The given equation is $\displaystyle 2x^2y'' + (x^2 + 3x)y' - y = 0$

1. Find two linearly independent solutions of the form $\displaystyle y = (x^r)\sum_{n=0}^{\infty} a_nx^{n}$. Using the recurrence relation.

I changed the given y to $\displaystyle y = \sum_{n=0}^{\infty} a_nx^{n+r}$

Then I found the first and second derivatives.

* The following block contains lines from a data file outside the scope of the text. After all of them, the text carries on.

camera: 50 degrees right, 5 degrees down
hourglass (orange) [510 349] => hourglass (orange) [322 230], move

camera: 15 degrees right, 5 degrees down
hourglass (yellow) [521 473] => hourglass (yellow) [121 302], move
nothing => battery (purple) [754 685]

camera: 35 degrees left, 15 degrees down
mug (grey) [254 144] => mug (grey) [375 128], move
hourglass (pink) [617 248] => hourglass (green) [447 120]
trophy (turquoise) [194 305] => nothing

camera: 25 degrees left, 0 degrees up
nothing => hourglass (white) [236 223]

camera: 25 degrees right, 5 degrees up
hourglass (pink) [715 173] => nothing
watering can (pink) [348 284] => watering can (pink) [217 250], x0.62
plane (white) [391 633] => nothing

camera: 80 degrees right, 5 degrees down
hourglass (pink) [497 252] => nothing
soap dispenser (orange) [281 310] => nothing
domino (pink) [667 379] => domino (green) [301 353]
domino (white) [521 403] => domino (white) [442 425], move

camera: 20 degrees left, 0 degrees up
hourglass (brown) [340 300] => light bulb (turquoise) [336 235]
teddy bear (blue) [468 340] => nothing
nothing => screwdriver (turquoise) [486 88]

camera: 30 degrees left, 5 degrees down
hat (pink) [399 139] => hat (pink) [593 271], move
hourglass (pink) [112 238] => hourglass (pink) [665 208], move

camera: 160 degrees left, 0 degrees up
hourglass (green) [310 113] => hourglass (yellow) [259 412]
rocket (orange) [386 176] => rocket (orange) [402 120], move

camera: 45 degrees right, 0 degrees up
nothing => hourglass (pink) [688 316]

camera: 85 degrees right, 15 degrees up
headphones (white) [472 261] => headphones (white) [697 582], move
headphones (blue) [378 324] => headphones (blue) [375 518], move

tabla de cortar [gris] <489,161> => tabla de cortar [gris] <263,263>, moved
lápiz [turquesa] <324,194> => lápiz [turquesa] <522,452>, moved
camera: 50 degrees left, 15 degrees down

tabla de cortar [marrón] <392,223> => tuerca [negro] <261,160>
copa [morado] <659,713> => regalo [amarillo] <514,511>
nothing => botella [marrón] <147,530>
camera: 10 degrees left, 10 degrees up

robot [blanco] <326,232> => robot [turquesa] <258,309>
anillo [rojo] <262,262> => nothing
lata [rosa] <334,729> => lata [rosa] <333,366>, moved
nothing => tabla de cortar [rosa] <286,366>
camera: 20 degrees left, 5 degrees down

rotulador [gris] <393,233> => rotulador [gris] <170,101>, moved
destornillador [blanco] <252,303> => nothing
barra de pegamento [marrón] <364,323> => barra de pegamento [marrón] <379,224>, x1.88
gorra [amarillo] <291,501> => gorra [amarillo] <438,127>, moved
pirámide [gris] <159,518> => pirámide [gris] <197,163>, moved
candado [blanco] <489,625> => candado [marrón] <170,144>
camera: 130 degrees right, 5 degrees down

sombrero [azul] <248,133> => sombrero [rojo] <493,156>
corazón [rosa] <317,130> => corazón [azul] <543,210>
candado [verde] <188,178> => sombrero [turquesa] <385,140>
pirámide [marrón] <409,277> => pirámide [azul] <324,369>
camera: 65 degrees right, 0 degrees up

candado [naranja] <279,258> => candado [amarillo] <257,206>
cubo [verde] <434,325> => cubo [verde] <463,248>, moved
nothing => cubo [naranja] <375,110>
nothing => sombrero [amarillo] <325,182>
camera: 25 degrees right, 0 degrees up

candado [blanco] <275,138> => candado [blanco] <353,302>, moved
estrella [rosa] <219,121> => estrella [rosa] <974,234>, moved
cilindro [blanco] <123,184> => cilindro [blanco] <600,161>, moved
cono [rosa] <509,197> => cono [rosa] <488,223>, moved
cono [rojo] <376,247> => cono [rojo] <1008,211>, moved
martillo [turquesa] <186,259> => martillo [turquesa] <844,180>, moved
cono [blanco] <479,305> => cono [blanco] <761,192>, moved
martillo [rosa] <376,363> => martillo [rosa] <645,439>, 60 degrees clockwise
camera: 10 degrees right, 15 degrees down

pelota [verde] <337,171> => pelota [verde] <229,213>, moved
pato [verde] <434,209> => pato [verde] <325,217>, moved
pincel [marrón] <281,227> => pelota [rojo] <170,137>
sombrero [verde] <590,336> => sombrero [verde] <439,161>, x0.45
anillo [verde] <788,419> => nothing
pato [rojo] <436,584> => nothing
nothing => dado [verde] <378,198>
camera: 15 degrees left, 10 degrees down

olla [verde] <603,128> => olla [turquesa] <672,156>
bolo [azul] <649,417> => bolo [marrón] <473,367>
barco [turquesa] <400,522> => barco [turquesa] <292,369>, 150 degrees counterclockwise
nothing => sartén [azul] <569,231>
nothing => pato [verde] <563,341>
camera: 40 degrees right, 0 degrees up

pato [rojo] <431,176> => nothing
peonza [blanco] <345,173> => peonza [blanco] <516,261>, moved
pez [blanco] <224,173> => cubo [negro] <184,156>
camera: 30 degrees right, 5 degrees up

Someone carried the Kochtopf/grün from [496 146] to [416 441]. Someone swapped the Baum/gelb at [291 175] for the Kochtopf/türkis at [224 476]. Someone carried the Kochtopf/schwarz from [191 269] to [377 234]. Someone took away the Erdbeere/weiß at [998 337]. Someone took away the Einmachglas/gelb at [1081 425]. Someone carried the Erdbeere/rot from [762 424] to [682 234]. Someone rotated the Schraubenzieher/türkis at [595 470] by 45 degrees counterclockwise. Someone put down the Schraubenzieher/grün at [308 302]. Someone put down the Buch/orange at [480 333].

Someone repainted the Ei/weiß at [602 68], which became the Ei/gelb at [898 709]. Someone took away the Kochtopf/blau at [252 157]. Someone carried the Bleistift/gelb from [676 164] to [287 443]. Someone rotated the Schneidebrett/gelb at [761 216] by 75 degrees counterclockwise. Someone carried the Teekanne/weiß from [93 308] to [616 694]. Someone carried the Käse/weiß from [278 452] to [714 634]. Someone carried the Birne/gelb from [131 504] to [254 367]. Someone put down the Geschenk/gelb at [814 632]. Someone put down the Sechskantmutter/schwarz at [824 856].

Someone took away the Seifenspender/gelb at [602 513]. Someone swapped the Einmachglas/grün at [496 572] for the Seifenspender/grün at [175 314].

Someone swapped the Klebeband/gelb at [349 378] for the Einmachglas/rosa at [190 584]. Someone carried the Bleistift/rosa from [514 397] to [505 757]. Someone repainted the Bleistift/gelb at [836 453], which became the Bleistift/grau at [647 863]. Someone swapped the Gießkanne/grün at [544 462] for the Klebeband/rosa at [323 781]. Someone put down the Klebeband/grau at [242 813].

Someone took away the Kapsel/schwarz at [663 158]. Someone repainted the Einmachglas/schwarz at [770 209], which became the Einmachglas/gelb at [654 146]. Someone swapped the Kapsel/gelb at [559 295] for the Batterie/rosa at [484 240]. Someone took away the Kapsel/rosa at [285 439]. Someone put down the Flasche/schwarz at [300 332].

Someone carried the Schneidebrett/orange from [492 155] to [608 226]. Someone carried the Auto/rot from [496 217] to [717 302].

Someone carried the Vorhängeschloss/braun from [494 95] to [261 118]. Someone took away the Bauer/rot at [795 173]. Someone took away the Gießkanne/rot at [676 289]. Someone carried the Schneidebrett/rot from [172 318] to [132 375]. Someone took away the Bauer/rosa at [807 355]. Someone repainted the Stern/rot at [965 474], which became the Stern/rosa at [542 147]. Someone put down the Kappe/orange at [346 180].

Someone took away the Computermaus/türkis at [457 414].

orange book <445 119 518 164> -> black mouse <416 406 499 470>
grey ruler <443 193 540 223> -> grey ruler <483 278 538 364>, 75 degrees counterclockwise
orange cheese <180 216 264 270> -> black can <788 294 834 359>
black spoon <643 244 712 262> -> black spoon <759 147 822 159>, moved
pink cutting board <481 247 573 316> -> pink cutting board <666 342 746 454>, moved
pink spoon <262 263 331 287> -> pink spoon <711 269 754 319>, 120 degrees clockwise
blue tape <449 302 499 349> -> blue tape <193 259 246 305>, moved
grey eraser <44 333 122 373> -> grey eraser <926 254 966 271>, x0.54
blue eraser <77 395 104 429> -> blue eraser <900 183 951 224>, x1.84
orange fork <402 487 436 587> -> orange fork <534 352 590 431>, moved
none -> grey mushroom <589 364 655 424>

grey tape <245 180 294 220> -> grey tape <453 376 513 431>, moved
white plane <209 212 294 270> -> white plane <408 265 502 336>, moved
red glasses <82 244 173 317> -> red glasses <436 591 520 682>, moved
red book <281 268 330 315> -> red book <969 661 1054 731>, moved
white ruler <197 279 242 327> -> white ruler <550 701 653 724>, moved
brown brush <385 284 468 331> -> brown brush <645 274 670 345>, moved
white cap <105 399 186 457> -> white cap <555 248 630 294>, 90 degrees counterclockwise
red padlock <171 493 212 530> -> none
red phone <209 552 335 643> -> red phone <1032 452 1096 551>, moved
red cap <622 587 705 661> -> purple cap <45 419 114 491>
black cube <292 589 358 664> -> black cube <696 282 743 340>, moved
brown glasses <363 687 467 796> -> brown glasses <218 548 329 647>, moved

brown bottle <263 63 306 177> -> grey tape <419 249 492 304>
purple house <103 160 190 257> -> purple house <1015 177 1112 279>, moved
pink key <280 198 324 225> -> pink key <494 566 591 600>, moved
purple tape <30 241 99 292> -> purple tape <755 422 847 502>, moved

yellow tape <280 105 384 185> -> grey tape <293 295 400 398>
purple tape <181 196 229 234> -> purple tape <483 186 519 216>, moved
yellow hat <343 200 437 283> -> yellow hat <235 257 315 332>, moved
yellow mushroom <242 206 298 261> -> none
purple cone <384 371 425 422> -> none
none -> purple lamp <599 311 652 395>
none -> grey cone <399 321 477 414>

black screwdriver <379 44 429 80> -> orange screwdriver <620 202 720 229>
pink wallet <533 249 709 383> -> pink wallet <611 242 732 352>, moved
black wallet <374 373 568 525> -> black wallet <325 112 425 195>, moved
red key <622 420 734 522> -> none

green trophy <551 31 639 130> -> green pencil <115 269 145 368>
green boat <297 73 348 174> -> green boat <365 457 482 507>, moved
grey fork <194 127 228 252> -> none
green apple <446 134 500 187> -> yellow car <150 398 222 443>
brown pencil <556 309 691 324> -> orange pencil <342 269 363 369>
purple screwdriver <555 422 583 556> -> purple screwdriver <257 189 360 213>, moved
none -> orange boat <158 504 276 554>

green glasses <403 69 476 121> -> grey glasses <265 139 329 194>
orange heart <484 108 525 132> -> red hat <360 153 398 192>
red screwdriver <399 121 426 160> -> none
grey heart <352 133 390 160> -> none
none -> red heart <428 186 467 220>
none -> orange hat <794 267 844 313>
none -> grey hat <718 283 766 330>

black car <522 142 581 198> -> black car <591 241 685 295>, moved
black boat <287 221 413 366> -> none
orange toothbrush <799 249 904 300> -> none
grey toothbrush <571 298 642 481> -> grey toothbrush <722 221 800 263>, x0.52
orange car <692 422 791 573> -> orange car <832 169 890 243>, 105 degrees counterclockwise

$\displaystyle y' = \sum_{n=0}^{\infty} (n+r)a_nx^{n+r-1}$

$\displaystyle y'' = \sum_{n=0}^{\infty} (n+r)(n+r-1)a_nx^{n+r-2}$

When I plug it in back into the original equation, I get:

$\displaystyle 2 \sum_{n=0}^{\infty} (n+r)(n+r-1)a_nx^{n+r}$ + $\displaystyle \sum_{n=0}^{\infty} (n+r)a_nx^{n+r+1}$ + $\displaystyle 3\sum_{n=0}^{\infty} (n+r)a_nx^{n+r}$ - $\displaystyle \sum_{n=0}^{\infty} a_nx^{n+r}$

Ok, I understand up to this part. Now I'm just confused after this, but this is what I got. I took out $\displaystyle x^r$

$\displaystyle x^r$$\displaystyle [\sum_{n=0}^{\infty} 2(n+r)(n+r-1)a_nx^{n}$ + $\displaystyle \sum_{n=0}^{\infty} (n+r)a_nx^{n+1}$ + $\displaystyle \sum_{n=0}^{\infty} 3(n+r)a_nx^{n}$ -$\displaystyle \sum_{n=0}^{\infty} a_nx^{n}]$

Then I tried to get $\displaystyle a_0$ and changed some of the n values to $\displaystyle j $and $\displaystyle j+1$ similar to what my professor did.

$\displaystyle x^r [(2r(r-1)+3r-1)a_0 $ + $\displaystyle \sum_{n=1}^{\infty} $$\displaystyle 2(j+r)(j+r-1)a_j + 3(j+r)a_j - a_j - (j-1+r)a_{j-1}]x^j$

Then I tried to find the r by:

$\displaystyle 2r^2 +r - 1 = 0$

$\displaystyle (2r-1)(r+1)$

I got r = 1/2 and r = -1.

Is this correct so far? When my professor went over a homework question similar to this problem, he said that the r's would be -1 and -1/2. I just don't see where the -1/2 came from and even so. When I plug -1 , I get zero in the third term which ruins it unless that's ok?

I know what to do pass this part, but it's very confusing. I spent more than 5 hours trying to do this and I know I'm doing something wrong or thinking of something else. Please help me lead to the right direction.